A potential answer to what really happened to the Creamer children in the Summer of 1906 came in a curious note in Michael MacKenzie’s 1984 book called Glimpses of the Past. The local author recounted the tale of an old man that came to the little village decades after the event, telling a strange story…
Some sixty odd years after the Creamer children disappeared, an old man drove to Cape Tormentine one summer and began asking random people the strangest questions.
He wanted to know if anyone recognized him.
He asked if anyone remembered a man named John Creamer.
He told bewildered locals that was his father.
He said that while he was too young to remember him himself, his mother had told him that his father had been a violent and abusive alcoholic, and she had sent her kids away from him for their safety.
He recounted that as his father’s abuse towards his mother and his siblings escalated, his mother acted.
When the father had passed out drunk one day, she had someone whisk him and his sister away through the woods so as not to be seen, to meet her brother who was waiting with a wagon on a nearby road.
The two children were hidden under a load of hay on the wagon to avoid prying eyes in the tiny community where everyone knew everyone else. They were transported like this to the Cape Tormentine railway station.
Their uncle then took the children on the train to Toronto, where they lived with their mother’s parents.

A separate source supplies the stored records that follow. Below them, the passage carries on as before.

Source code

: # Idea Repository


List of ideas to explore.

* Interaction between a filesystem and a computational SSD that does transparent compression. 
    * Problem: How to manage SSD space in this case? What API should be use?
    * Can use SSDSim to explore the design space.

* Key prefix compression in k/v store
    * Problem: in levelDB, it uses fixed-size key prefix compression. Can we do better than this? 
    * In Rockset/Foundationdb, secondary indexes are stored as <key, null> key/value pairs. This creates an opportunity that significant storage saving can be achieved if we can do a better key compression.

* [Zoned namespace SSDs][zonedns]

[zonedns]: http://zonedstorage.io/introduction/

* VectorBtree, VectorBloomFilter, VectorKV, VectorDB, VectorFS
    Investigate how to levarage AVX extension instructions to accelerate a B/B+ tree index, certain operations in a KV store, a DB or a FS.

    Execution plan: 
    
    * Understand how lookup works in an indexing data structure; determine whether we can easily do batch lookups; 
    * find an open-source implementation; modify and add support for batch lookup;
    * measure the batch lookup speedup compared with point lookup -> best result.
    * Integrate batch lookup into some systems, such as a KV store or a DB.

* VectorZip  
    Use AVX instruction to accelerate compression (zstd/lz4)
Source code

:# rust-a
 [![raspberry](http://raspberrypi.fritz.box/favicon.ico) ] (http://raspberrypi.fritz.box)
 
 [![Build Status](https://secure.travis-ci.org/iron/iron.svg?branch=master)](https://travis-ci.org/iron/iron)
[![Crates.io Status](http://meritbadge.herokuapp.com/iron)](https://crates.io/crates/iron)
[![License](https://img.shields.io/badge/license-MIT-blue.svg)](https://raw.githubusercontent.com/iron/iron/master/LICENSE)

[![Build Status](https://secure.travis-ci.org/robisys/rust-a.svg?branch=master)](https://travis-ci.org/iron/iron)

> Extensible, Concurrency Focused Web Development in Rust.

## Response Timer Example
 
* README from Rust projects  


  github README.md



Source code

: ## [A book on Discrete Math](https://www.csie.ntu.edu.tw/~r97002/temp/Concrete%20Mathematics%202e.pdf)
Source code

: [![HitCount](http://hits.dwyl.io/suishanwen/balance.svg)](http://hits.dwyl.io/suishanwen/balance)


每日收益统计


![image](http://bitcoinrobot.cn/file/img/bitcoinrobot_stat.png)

His mother had remained behind during the search, in an attempt to try and distract the police from searching for the children at her parents home in Toronto. But as soon as the search was ended, his mother and older sister slipped away and joined them in Ontario.
However, it didn’t seem that anyone the old man talked to in Cape Tormentine knew what this stranger who had come to their town was talking about. It seemed that the mysterious disappearance of two children that summer decades before had been forgotten.